Which Dog Breed is Best for You?

An online veterinarian’s guide to picking the right dog.


Picking the right dog for your family is a big decision. We all know that certain dog breeds accompany certain personalities. Those personalities are one of multiple reasons why a person who choose to adopt a specific breed. Often during our video telehealth sessions, pet owners ask us advice on buying their next pup. 
Which is the right one for their family? What if they have kids? What if they already have pets in the house?

In answer to those questions, let us review some breed personality types and give breed examples that fit that personality. Knowing this, you will be better equipped to make a more informed decision on the type of dog you want to have as part of your family. 

Perhaps the most common stereotype of a dog is that happy, go-lucky, and energetic breed that wants to run, play and be by your side constantly. There are no shortage of breeds that fit this personality type. This category of dog are those that need to be exercised or “worked” on a daily basis. They are constantly “on”, needing to utilize their stored energy for running, hunting, playing, climbing, and so forth. These are the same dogs that can also make fun family pets as this personality type tends to also be loving, loyal and gentle, in most cases. This can be a double-edged sword, as those folks who have a family and desire a family-friendly dog, tend to be the same folks who do not have the energy or time to keep these dogs stimulated mentally and physically.

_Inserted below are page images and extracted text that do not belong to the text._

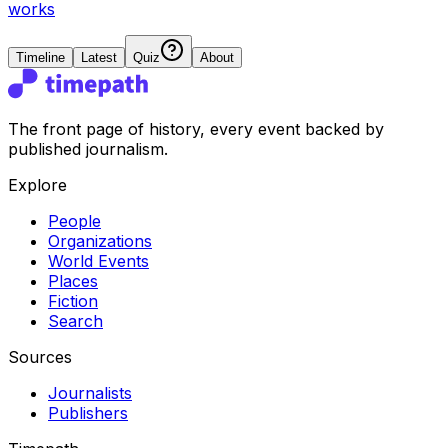
works
Timeline
Latest
Quiz
About
The front page of history, every event backed by
published journalism.
Explore
People
Organizations
World Events
Places
Fiction
Search
Sources
Journalists
Publishers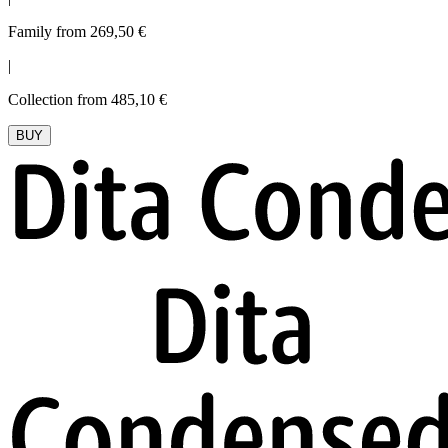
Family from 269,50 €
|
Collection from 485,10 €
BUY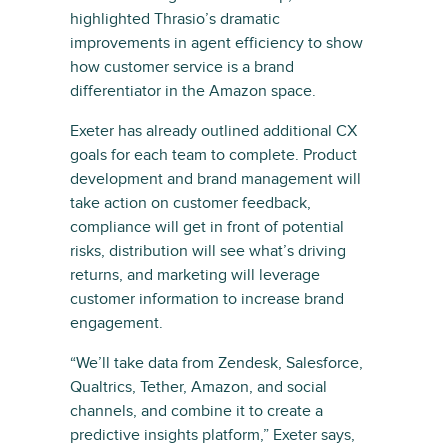
highlighted Thrasio’s dramatic
improvements in agent efficiency to show
how customer service is a brand
differentiator in the Amazon space.
Exeter has already outlined additional CX
goals for each team to complete. Product
development and brand management will
take action on customer feedback,
compliance will get in front of potential
risks, distribution will see what’s driving
returns, and marketing will leverage
customer information to increase brand
engagement.
“We’ll take data from Zendesk, Salesforce,
Qualtrics, Tether, Amazon, and social
channels, and combine it to create a
predictive insights platform,” Exeter says,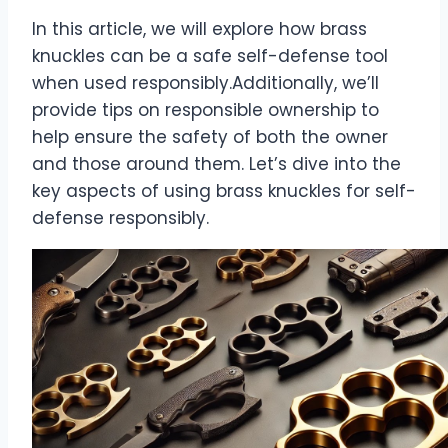
In this article, we will explore how brass
knuckles can be a safe self-defense tool
when used responsibly.Additionally, we’ll
provide tips on responsible ownership to
help ensure the safety of both the owner
and those around them. Let’s dive into the
key aspects of using brass knuckles for self-
defense responsibly.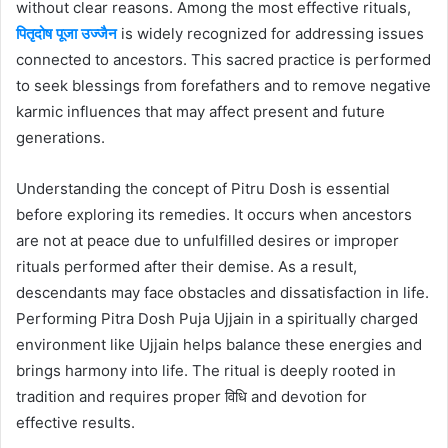
without clear reasons. Among the most effective rituals,
पितृदोष पूजा उज्जैन
is widely recognized for addressing issues
connected to ancestors. This sacred practice is performed
to seek blessings from forefathers and to remove negative
karmic influences that may affect present and future
generations.
Understanding the concept of Pitru Dosh is essential
before exploring its remedies. It occurs when ancestors
are not at peace due to unfulfilled desires or improper
rituals performed after their demise. As a result,
descendants may face obstacles and dissatisfaction in life.
Performing Pitra Dosh Puja Ujjain in a spiritually charged
environment like Ujjain helps balance these energies and
brings harmony into life. The ritual is deeply rooted in
tradition and requires proper विधि and devotion for
effective results.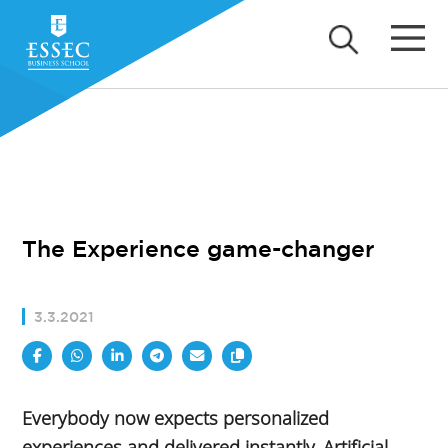
The Experience game-changer
3.3.2021
Everybody now expects personalized
experiences and delivered instantly. Artificial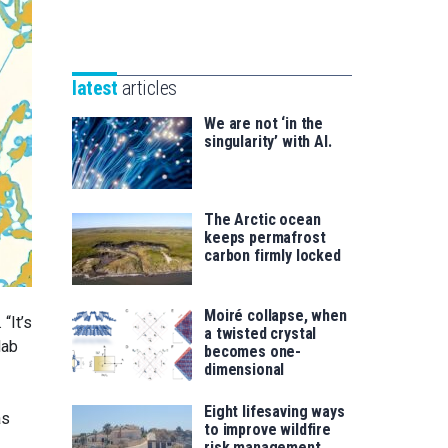
Unibertsitatea
Basque
eta
Foundation
Berrikuntza
for
saila
latest
articles
Science
We are not ‘in the
singularity’ with AI.
The Arctic ocean
keeps permafrost
carbon firmly locked
Moiré collapse, when
“It’s
a twisted crystal
lab
becomes one-
dimensional
Eight lifesaving ways
as
to improve wildfire
risk management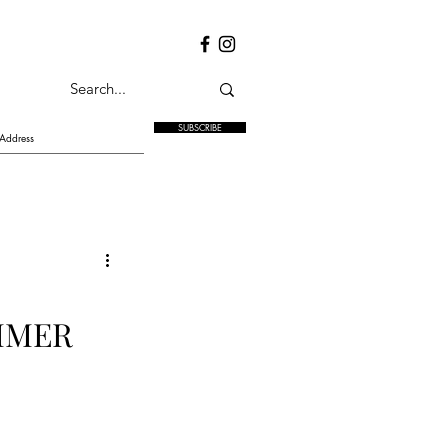
SUBSCRIBE
MMER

The most prominent examples include:

  • The Retrievers (Labrador, Golden, and Chesapeake Bay)
  • Hounds (Beagle, Basset, Greyhound)
  • Setters (Irish, Irish Red, Irish White)
  • Spaniels (English Springer, Field)
  • Pointers (German Shorthaired, German Wire-haired)

To name a few.


 The polar opposite of the high-energy, nonstop battery breeds are those that are very relaxed, low energy and low-maintenance (when it comes to activity anyway). These are breeds that desire to expend the minimum amount of energy necessary for basic necessities; walk outside for elimination purposes, walk to their water and food bowls, and walk toward their pet parent for cuddles. Maybe. However, the flip side is that these same dogs tend to be the ones who physically cannot handle too much activity. They get winded quickly, are prone to becoming overheated, and seemingly have many potential health problems.

Breed examples include:

  • The Bulldogs (French, American, Old English, etc.)
  • Mastiffs (English, Bull, Neapolitan, etc.).



Finally we have the in-between breeds. These are the more well-rounded breeds. They can get excited about activities but are not in constant search of them. They have varying temperaments but are overall pleasant companion animals. As an added potential benefit, these also tend to be smaller- or medium-sized dogs. They can fit great in smaller living areas and are a nice match for pet parents who balance an active personal lifestyle with a busy professional one.

Examples include:

  • The Poodles (Toy, Miniature, and Standard types)
  • Certain Spaniels (Cavalier Kind Charles, Cocker, etc.)
  • Terriers (Staffordshire Bull, Jack Russell, Yorkshire, Airedale, Westhighland, Scottish, etc.)


These classifications are not all-inclusive. Breed types will cross over into different activity levels and individual dog personalities will also affect their energy levels. It is important to be honest to yourself and with what your goals are when adopting a dog. The same way individual people have different levels of lifestyle and energy, and therefore tend to congregate with folks of similar types who enjoy similar lifestyles, dogs also need to have their daily desires fulfilled when being matched with their human companion. Do your research and ask questions prior to making the decision and taking the plunge!